Goal: Can you rename "pose" to "camera" throughout the records below, changing nothing else, and give the lines back without the pictures?

** Start Raw data **

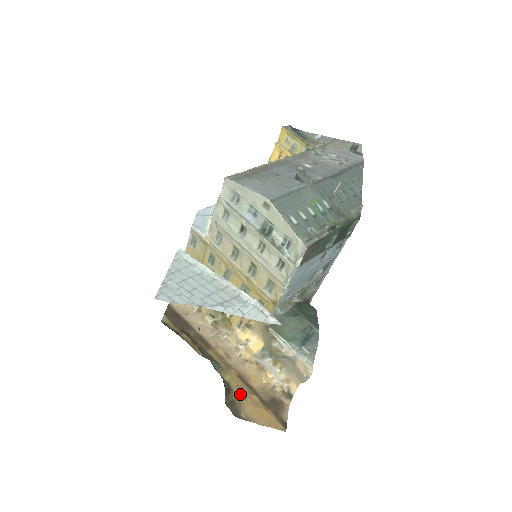
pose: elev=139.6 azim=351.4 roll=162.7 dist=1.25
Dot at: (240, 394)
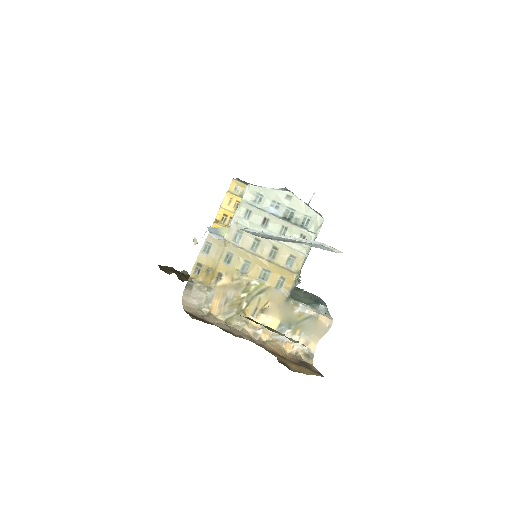
Dot at: (296, 342)
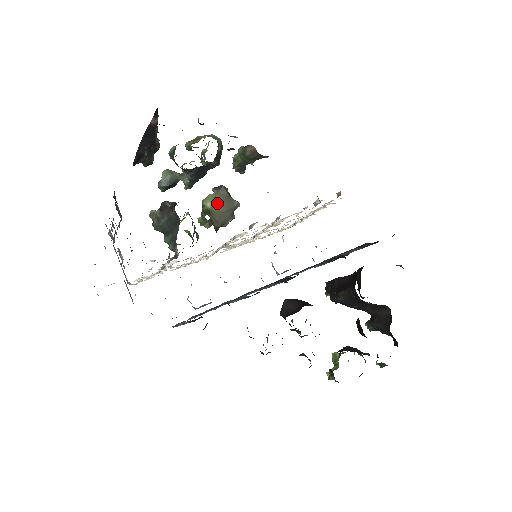
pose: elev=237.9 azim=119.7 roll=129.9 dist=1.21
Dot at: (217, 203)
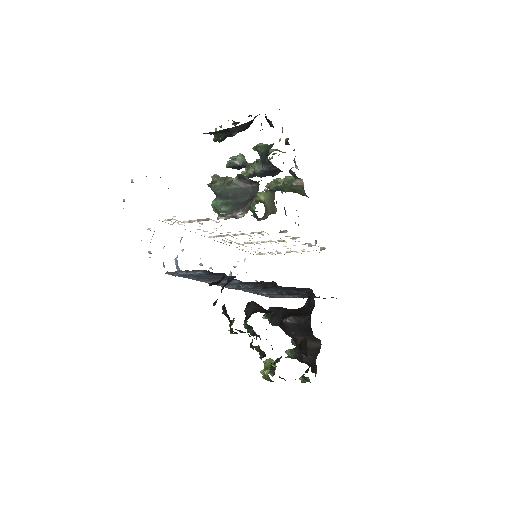
Dot at: (267, 201)
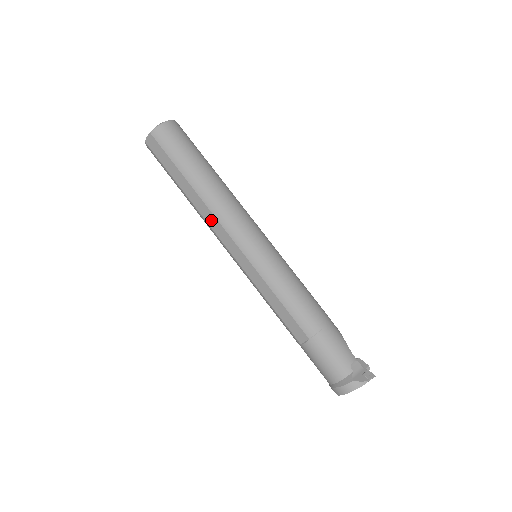
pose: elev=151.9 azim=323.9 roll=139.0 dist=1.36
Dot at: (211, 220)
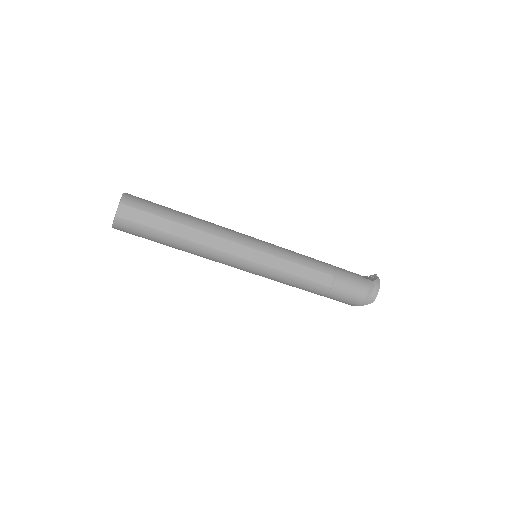
Dot at: (215, 242)
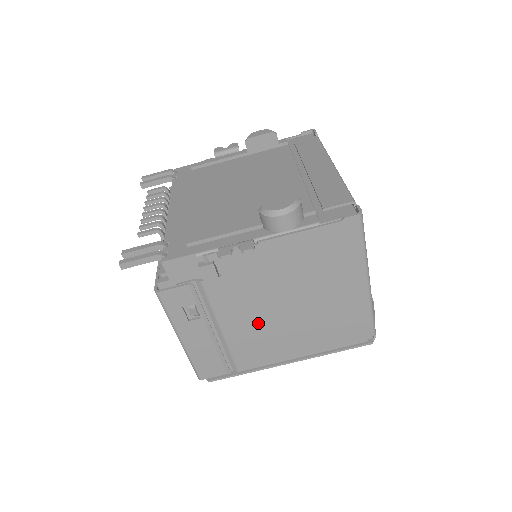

** End Raw data **

Response for this exercise:
camera: elev=139.6 azim=351.4 roll=162.7 dist=1.25
Dot at: (240, 394)
Dot at: (296, 342)
camera: elev=237.9 azim=119.7 roll=129.9 dist=1.21
Dot at: (217, 203)
Dot at: (267, 201)
camera: elev=151.9 azim=323.9 roll=139.0 dist=1.36
Dot at: (211, 220)
Dot at: (215, 242)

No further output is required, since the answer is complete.